▸ **Tasks**
a – Answer these questions about the gdb bug report.
(i) Which exception does the reporter expect to get whenever C-c is hit?
(ii) What call is placed inside the second try block?
(iii) According to the reply, to what is the second C-c delivered?
b – Can you extend the gdb bug report by continuing the text from where it stops?

▸ **Extract provided**
This is either 1. a bug in gdb, or 2. a bug in the documentation, or 3. a feature request. Reading the documentation at http://sourceware.org/gdb/onlinedocs/gdb/Exception-Handling.html I expect to get a KeyboardInterrupt exception whenever I hit C-c. I only get it while python code is directly executed. However, I also expect to get one if I use gdb.execute. def stop_handler(event): print "Stopped: %s" % event gdb.events.stop.connect (stop_handler) try: while True: pass except KeyboardInterrupt: print "Got keyboard interrupt #1" try: gdb.execute ("c") except KeyboardInterrupt: print "Got keyboard interrupt #2" Output: ^CGot keyboard interrupt #1 ^C Program received signal SIGINT, Interrupt.
The second C-c is delivered to the inferior. It is in the foreground due to "c". Then gdb intercepts that SIGINT via ptrace. So I think this is all expected, at least if I understand it properly. Now, the same thing happens if you attach to a program. This case is maybe more arguable.

Stored data entries:
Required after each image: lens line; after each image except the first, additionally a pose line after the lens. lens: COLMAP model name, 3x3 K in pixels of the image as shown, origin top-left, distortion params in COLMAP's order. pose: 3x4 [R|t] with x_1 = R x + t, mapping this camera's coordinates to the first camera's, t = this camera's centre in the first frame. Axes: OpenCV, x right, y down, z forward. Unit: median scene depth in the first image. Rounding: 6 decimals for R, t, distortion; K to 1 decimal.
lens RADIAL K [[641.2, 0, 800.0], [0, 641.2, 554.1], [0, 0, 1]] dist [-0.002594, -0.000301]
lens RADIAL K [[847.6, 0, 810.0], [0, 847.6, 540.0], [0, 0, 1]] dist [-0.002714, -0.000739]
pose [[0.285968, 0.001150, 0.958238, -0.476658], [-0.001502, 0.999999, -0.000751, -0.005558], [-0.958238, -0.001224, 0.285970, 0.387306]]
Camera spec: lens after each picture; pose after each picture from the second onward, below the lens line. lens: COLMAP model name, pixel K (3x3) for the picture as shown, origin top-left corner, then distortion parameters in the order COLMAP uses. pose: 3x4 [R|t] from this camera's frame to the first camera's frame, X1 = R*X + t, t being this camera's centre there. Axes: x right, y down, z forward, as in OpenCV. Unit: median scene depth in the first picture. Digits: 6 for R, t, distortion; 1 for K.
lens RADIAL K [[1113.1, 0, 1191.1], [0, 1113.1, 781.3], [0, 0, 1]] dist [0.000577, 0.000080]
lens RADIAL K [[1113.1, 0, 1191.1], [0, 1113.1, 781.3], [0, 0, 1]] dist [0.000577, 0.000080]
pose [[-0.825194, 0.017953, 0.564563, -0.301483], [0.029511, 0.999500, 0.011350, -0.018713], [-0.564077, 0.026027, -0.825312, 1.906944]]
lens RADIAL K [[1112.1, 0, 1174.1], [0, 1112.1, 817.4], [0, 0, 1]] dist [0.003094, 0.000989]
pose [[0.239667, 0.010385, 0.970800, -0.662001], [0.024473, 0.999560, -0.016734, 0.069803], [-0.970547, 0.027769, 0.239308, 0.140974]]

▸ **Written answers**
a –
(i) KeyboardInterrupt
(ii) gdb.execute ("c")
(iii) The inferior

b –
I think the second C-c should raise a KeyboardInterrupt. At least as long as I don't change how SIGINTs are handled. At the moment it depends on which statement your python script is executing when you hit C-c. You cannot have a single try block and catch C-c. Instead you need a try block and similar code in the stop_handler. I assume a user always expects the same behaviour. Thus, I think it is not optimal that I have to handle C-c at 2 different locations.